O governo anunciou medidas para
atender às reivindicações dos manifestantes, liderados pelos setores
agropecuários e de transportes, que criticam o aumento dos preços dos
fertilizantes e dos combustíveis, mas isso não foi suficiente para suspender os
protestos no Peru.
Manifestações foram registradas
em várias regiões para criticar a alta dos preços, com uma inflação que subiu
1,5% em março, o índice mais alto em 26 anos.

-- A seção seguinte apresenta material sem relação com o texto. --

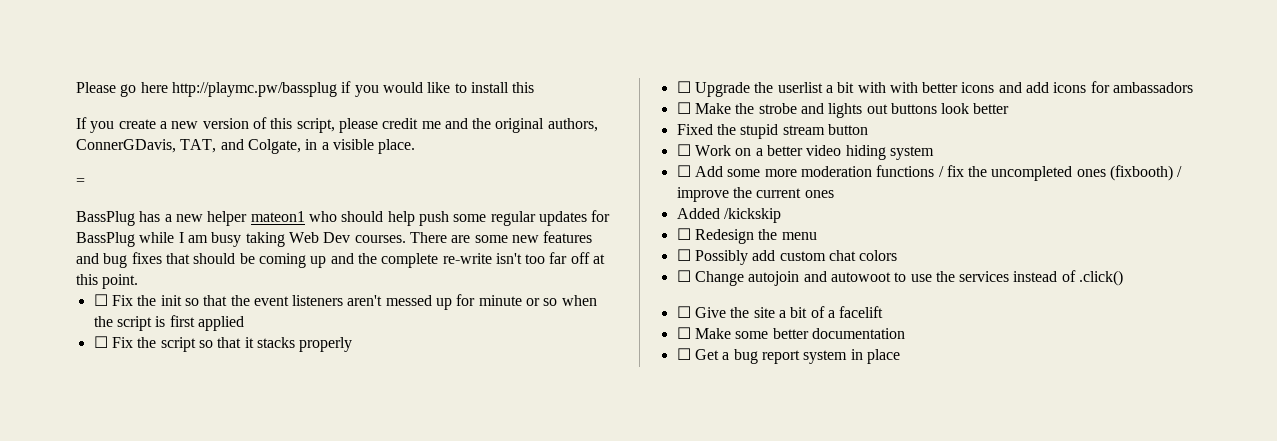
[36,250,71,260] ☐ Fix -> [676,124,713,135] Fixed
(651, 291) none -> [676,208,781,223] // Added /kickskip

Em algumas áreas, os grupos
também pediam a renúncia de Castillo, agravando uma crise política que já levou
o presidente a superar dois processos de destituição no Congresso.
Toque de recolher aumentou os
protestos
No começo da semana, o presidente
do país, Pedro Castillo, anunciou um toque de recolher para conter as manifestações,
no entanto, a medida teve o efeito oposto ao desejado pelo governo e provocou
um aumento das manifestações. Castillo acabou revogando o toque de recolher.
Apesar do recuo de Castillo,
manifestantes promoveram uma série de ataques a prédios públicos durante a
madrugada de ontem, inclusive contra as sedes do Congresso e da Corte Suprema.